Judge Lamberth claimed that his ruling was simply a return to “status quo,” but many are unclear, and understandably quite concerned, about the implications of the ruling; does this mean there will be a return to Bush administration policies, or can no hESC research be federally funded at all? The ruling has shocked the National Institutes of Health (NIH) and researchers alike, disrupting research in hESC laboratories across the country. However, the NIH already declared that the ruling would not affect grants that have already been paid this year, but renewals and grants currently being reviewed will be postponed. It will take some time to clarify the impacts of the ruling, although the Obama administration quickly announced, on August 24th, that it would appeal Judge Lamberth’s decision. However, it is not easy or efficient to simply put hESC research on hold; these cells are delicate, and require time to get going once they have been stopped.

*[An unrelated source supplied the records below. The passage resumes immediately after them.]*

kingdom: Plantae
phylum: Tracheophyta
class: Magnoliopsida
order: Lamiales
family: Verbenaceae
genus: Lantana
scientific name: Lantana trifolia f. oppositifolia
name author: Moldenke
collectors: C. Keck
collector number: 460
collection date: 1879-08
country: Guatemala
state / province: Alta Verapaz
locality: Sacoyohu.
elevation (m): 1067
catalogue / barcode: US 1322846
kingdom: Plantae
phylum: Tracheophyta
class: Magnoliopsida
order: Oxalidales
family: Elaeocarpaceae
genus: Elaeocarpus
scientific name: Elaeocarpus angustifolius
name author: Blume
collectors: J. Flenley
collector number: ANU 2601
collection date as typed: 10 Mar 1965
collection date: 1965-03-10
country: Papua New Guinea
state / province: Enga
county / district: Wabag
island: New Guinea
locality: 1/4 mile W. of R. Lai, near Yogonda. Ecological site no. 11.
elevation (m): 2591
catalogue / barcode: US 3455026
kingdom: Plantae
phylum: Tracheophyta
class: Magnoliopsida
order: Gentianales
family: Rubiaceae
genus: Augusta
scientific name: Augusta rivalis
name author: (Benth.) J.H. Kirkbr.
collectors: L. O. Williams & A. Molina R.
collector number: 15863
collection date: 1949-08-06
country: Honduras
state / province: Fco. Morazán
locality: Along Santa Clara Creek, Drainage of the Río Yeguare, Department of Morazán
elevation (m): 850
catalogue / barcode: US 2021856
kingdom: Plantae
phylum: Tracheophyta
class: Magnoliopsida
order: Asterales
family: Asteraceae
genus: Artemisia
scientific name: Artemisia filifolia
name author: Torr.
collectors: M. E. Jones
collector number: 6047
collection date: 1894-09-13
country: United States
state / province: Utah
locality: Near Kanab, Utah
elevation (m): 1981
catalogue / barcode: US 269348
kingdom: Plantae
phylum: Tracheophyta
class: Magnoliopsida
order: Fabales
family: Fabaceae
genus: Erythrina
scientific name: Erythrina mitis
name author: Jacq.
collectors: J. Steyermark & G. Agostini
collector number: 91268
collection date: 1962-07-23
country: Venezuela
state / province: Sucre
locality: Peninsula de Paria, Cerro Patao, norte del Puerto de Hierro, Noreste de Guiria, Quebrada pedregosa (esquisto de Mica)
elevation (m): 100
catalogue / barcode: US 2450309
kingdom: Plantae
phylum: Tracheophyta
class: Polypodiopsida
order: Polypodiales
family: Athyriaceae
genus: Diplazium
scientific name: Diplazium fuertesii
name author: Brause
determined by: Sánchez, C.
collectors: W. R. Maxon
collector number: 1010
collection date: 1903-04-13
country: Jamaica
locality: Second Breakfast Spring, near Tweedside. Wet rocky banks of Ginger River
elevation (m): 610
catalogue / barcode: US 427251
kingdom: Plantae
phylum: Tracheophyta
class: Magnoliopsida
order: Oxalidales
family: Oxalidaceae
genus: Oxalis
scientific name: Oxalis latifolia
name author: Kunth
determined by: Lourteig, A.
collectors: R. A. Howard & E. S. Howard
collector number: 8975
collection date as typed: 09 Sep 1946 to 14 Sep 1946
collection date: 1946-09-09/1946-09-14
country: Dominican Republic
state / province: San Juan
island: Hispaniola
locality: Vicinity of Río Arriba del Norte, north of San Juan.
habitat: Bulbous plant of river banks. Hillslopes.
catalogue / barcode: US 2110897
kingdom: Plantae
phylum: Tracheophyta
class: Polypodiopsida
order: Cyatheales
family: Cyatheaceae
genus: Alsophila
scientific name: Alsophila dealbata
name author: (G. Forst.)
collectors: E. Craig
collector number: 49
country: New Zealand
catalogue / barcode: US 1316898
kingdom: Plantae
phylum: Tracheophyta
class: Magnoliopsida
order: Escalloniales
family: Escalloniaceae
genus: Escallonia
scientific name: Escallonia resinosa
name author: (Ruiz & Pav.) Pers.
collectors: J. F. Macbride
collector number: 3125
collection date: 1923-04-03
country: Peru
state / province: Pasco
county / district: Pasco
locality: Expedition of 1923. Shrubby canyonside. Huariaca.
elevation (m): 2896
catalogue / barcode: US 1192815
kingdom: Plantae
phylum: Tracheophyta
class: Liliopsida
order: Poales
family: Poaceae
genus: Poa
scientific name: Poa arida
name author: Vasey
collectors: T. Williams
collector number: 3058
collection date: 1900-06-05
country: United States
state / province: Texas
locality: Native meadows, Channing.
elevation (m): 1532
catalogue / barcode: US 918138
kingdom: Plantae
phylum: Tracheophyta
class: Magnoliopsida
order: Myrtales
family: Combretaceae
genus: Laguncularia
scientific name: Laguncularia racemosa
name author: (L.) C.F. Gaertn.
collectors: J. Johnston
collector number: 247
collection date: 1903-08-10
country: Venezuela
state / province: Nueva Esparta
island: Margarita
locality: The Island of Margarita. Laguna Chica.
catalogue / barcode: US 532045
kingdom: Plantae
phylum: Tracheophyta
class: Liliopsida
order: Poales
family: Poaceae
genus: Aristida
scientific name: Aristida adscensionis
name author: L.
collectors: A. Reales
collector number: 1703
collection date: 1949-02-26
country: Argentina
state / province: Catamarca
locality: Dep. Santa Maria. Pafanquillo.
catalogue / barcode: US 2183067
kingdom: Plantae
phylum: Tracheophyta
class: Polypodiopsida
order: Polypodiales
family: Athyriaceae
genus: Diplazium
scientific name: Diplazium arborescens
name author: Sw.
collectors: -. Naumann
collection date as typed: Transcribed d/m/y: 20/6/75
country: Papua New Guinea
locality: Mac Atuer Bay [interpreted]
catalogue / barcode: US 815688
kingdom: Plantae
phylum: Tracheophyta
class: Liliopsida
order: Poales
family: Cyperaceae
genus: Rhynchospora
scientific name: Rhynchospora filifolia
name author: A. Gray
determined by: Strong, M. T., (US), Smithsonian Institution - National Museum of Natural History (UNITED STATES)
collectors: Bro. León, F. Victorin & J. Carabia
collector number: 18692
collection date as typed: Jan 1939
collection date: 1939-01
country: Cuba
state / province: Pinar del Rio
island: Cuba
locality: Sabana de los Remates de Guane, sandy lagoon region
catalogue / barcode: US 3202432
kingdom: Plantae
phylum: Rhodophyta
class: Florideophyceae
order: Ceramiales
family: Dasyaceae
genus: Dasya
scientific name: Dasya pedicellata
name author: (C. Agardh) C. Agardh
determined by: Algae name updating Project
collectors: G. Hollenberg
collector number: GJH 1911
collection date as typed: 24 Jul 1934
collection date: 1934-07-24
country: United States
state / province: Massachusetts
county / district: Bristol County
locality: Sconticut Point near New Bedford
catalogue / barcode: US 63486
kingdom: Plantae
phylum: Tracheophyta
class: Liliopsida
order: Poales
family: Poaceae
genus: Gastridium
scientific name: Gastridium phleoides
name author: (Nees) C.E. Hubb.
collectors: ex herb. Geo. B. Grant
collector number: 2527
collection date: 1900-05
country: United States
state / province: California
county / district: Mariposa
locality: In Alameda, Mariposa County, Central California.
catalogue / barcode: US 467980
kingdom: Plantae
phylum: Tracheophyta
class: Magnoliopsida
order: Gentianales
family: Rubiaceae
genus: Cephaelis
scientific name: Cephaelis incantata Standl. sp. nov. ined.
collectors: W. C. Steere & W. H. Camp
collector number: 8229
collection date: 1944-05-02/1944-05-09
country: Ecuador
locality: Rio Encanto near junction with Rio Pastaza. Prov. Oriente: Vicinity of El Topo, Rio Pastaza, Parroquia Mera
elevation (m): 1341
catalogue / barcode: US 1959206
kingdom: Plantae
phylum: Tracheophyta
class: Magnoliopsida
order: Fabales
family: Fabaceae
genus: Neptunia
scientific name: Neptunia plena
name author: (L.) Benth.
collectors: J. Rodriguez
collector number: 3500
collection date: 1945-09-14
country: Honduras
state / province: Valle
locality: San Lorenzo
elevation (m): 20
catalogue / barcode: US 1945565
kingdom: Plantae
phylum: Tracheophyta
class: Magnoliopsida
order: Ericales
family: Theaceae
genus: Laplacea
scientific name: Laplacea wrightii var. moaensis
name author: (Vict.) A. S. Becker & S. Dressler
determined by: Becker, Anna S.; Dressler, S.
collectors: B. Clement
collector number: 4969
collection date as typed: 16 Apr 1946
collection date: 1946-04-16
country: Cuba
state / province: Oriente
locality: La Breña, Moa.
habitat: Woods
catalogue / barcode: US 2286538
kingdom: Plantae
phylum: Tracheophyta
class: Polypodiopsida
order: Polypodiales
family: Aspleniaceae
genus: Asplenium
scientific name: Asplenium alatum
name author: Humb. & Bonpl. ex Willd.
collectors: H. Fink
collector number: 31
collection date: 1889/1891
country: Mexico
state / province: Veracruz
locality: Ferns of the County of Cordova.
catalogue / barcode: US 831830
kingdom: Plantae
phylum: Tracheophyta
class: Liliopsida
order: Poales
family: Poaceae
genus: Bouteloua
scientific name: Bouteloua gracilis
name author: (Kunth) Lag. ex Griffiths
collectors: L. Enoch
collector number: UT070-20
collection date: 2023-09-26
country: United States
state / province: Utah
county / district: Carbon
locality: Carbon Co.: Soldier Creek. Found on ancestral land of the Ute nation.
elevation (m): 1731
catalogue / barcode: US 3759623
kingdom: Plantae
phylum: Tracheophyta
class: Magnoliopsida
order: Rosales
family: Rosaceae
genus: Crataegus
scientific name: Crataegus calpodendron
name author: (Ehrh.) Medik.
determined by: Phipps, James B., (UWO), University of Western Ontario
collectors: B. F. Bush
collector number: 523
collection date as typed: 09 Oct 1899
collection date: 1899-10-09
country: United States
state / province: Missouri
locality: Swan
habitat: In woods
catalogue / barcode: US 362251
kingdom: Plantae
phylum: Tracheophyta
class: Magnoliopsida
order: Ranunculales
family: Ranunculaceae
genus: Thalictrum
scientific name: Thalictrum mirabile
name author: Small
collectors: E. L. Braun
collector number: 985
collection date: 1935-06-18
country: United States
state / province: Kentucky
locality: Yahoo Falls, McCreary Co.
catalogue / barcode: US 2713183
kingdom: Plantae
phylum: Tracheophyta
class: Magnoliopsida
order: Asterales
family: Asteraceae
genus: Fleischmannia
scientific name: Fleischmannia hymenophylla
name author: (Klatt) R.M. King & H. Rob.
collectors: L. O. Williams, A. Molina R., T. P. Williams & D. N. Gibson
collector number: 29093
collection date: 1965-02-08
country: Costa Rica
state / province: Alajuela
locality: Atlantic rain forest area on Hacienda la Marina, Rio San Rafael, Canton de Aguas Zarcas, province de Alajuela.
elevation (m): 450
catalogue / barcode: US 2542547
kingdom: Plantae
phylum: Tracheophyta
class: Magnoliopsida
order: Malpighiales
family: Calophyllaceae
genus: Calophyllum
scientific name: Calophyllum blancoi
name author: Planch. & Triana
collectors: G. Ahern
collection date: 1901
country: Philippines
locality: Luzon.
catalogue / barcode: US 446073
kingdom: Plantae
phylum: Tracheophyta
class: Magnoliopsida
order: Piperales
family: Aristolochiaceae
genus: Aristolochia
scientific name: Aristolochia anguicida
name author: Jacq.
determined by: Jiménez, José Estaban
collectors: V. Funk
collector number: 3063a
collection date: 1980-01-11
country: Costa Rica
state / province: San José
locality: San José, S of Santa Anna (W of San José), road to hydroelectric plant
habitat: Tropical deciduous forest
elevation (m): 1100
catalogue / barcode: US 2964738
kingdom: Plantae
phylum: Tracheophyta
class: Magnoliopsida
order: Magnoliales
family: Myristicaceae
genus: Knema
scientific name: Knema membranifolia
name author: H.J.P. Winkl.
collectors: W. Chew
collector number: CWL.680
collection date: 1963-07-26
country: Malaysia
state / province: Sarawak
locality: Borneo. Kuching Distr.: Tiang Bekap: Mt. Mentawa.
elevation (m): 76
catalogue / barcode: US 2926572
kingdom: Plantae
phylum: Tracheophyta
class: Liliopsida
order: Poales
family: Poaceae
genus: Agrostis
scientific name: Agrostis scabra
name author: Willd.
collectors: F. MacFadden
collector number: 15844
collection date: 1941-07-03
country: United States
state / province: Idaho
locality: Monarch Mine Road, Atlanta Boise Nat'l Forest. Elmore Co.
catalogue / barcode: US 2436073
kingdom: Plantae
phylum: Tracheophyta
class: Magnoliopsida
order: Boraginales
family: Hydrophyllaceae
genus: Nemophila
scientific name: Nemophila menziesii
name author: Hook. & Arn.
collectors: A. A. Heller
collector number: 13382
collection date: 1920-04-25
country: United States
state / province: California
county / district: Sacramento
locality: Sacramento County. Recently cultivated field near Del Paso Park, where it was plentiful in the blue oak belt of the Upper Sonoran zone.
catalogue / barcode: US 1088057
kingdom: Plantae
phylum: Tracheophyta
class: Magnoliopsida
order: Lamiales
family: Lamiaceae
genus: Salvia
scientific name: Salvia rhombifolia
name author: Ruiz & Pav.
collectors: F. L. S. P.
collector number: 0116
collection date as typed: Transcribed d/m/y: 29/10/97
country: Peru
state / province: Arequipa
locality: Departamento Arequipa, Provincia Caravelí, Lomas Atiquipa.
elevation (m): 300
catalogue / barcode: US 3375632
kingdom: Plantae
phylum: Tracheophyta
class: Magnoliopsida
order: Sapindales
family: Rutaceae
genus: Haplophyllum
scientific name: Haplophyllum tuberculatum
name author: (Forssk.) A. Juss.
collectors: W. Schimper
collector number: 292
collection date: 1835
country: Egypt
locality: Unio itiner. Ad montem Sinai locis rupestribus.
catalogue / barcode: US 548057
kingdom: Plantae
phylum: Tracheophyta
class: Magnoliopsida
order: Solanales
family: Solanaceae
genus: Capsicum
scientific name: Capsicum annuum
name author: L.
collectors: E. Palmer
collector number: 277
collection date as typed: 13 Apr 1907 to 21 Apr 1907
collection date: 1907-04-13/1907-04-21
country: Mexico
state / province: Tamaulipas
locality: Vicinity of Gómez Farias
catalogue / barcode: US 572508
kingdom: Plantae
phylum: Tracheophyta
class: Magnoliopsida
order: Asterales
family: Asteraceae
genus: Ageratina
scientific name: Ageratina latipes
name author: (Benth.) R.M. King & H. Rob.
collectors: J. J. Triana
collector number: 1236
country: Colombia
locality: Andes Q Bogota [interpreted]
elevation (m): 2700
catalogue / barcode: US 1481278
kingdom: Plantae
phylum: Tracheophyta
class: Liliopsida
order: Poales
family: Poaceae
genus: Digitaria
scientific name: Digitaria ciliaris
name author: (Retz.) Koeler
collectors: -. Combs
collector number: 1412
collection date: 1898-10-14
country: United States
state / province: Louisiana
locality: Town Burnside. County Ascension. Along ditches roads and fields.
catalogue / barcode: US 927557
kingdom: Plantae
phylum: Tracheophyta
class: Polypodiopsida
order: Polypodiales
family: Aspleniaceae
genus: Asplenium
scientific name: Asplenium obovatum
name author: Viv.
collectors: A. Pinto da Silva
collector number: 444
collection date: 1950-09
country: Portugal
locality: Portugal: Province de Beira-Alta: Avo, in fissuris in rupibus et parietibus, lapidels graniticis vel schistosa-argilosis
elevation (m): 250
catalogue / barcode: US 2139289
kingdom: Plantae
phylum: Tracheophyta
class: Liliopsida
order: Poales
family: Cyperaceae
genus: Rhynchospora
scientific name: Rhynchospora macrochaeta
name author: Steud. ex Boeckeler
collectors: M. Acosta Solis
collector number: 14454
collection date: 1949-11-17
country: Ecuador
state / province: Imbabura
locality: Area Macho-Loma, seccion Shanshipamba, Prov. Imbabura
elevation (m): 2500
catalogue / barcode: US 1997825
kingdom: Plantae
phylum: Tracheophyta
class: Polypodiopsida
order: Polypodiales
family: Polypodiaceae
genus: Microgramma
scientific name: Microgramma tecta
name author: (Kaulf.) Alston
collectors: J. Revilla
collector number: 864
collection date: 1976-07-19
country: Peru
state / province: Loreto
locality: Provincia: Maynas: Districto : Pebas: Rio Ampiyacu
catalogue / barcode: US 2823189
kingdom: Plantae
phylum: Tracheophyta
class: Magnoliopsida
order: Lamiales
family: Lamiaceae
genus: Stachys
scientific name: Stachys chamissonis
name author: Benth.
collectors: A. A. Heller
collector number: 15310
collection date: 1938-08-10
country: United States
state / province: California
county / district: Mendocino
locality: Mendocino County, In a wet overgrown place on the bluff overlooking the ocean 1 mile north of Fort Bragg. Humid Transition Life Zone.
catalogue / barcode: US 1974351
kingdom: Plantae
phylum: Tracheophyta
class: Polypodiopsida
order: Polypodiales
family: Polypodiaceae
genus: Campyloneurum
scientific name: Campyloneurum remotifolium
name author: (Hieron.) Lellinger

Luckily, many hESC laboratories have alternative, private funding that is not affected by this ruling. The most significant remaining funder of hESC research is probably the California Institute for Regenerative Medicine (CIRM), which in 2004 was given $3 billion (through Proposition 71) to spend on stem cell research by Californian voters. (Luckily, my laboratory in the University of California, Santa Barbara, is one of such stem cell facilities funded primarily by CIRM.)
For more coverage on Judge Lamberth’s ruling against Obama’s hESC policies, see The New York Times’ article on “U.S. Judge Rules Against Obama’s Stem Cell Policy,” The Los Angeles Times’ article on “Ruling a blow to stem cell research,” National Public Radio’s article on “Obama Appeals Stem Cell Ruling; Some Work to Stop,” or The Forum on Science, Ethics, and Policy’s article on “Court Ruling Prevents Funding of Embryonic Stem Cell Research.”
I would be interested to hear about hESC policies in other countries, especially in the European Union. From what I’ve heard, there seems to be great variation, even within the EU.